# Interest group forums > Electrical Contracting Industry Forum >  SANS 10142 Ed3 Draft for comment

## GCE

Hi 

SANS has published the new Ed 3 draft for public comment (attached ) 
There is also a specific format to comment that need to be followed 

The Draft is a 4MB file and I can't upload it here unless somebody else has a way

----------


## Dave A

The draft is available at https://www.theforumsa.co.za/documen...7_SC06_DSS.pdf

----------


## Derlyn

Hi

I notice that the word PERSONALLY has been omitted from the declaration. Wonder why.

It seems as if, going forward, anyone can do the inspections and testing, as long as the licensed and registered person takes the responsibility. That's how I read it.
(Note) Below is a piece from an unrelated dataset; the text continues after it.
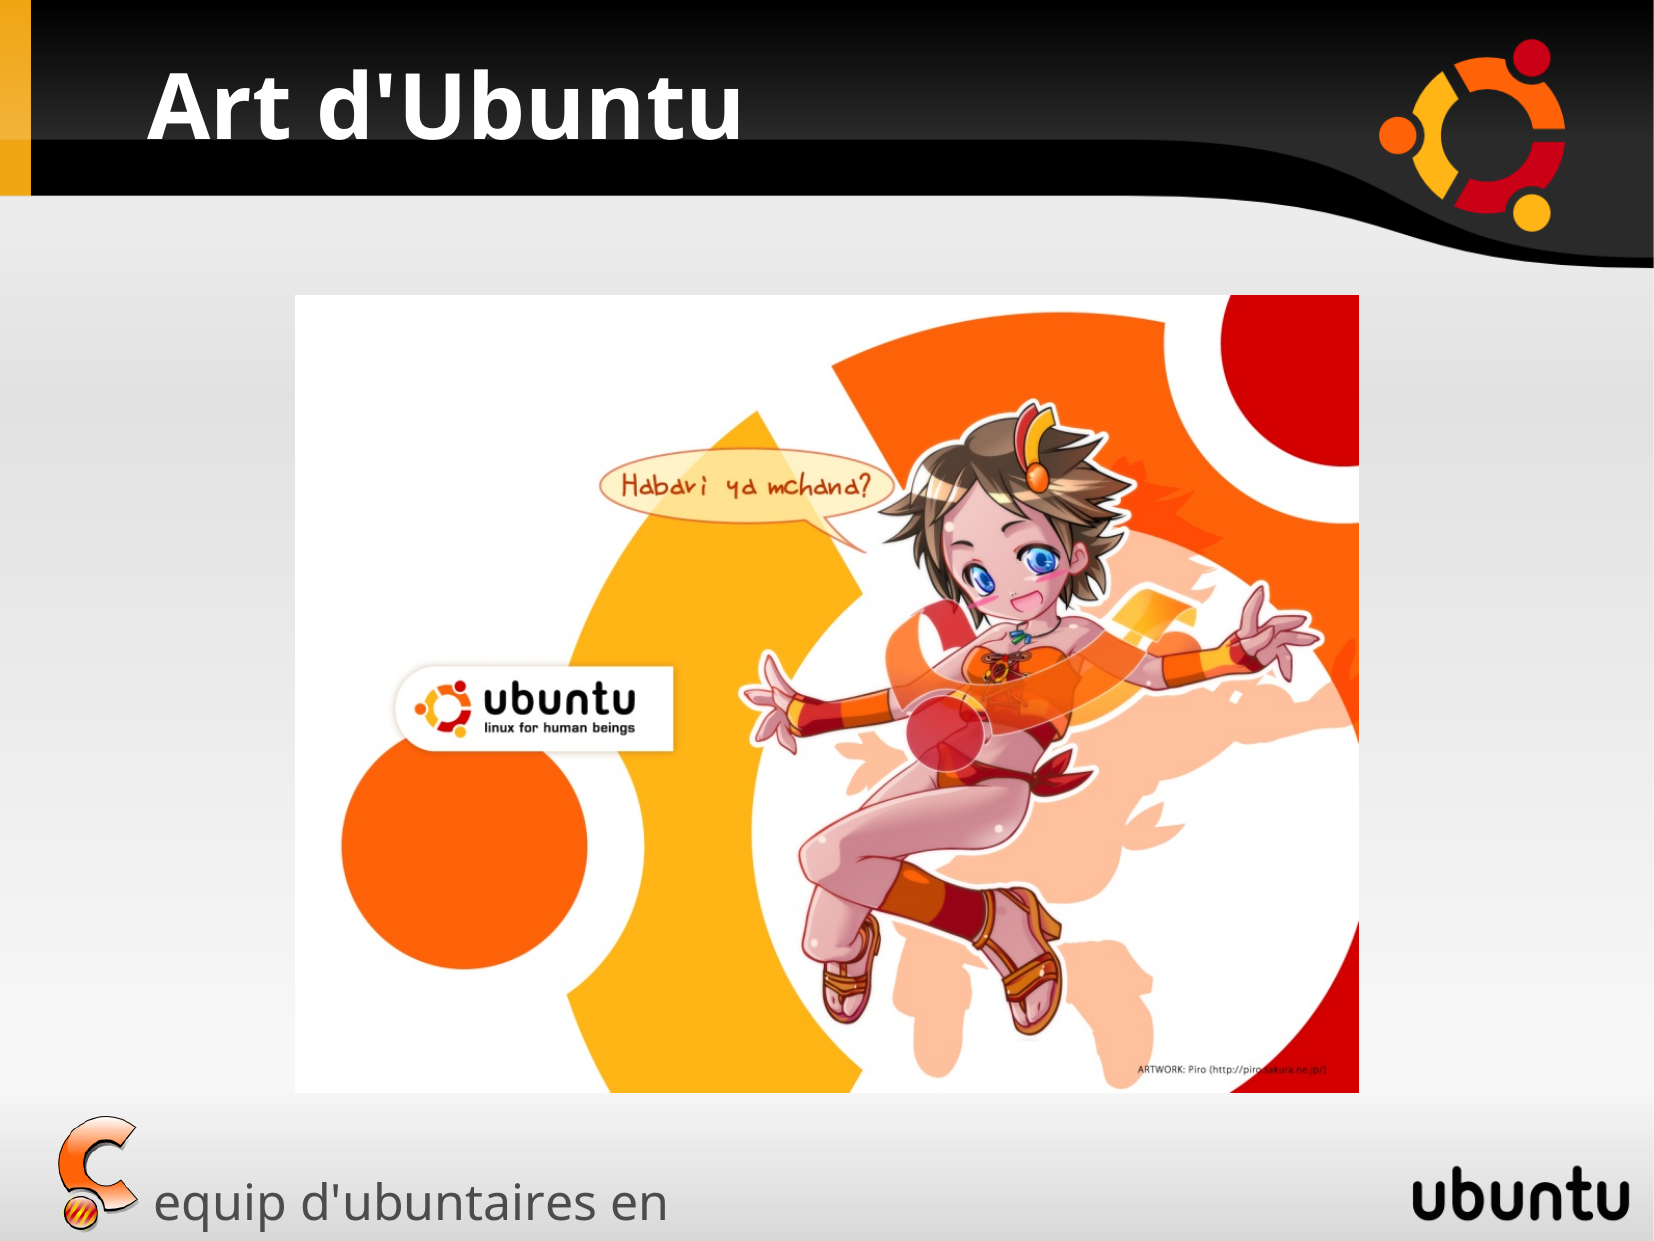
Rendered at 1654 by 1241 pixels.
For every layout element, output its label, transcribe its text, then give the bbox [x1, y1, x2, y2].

I also don't see on the test report where one can differentiate between an installation that was installed prior to the publication of SANS 10142 or after the publication.
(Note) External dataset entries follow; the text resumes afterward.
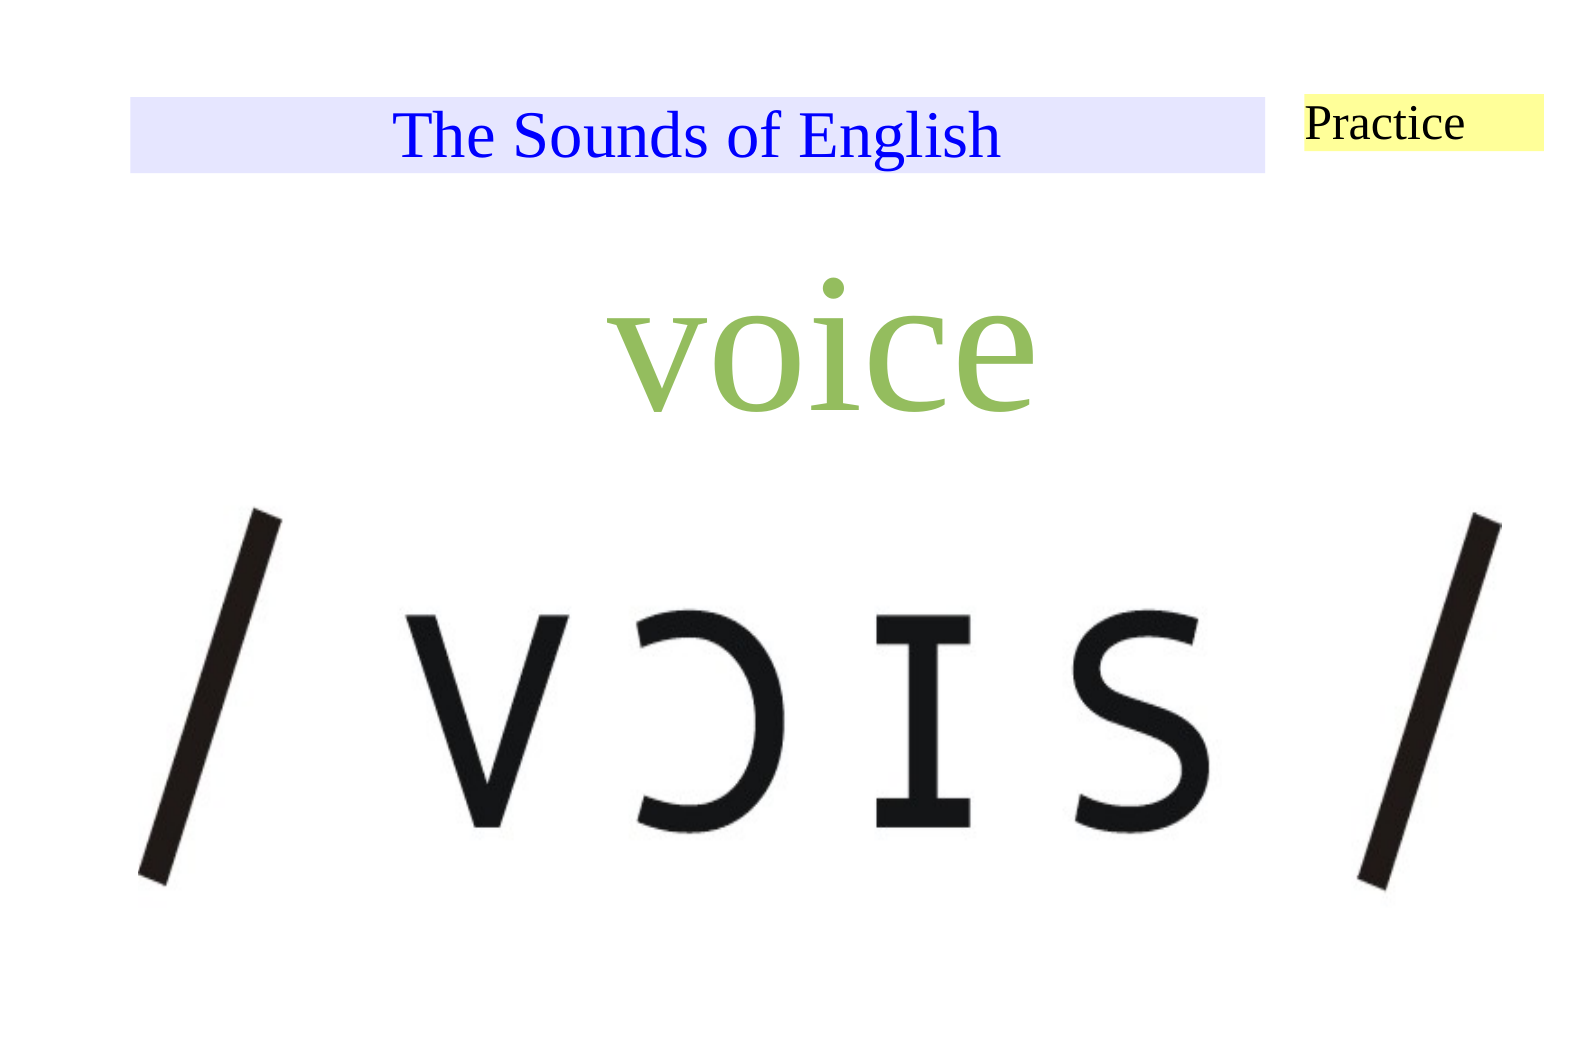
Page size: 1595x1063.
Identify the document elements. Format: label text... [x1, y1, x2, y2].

text_box voice [548, 227, 1099, 440]
picture [138, 440, 1502, 1047]
text_box Practice [1304, 94, 1544, 152]
text_box The Sounds of English [130, 97, 1266, 174]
Nowhere do I see where one can deem the installation being reasonably safe.



To be continued   ....   Got to go.



Cheers and peace out

Derek

----------


## Derlyn

Me again

Section 3 of the new test report does not include any columns for sub db's.

Does that mean that a complete test report be completed for each sub db as well ?

ie. house with main db and 2 sub db's ........................ 3 complete test reports ?


Another question.   Is there anything that prevents us from printing our own COC's or are we compelled to purchase them from ECA.

Cheers and peace out.

Derek

----------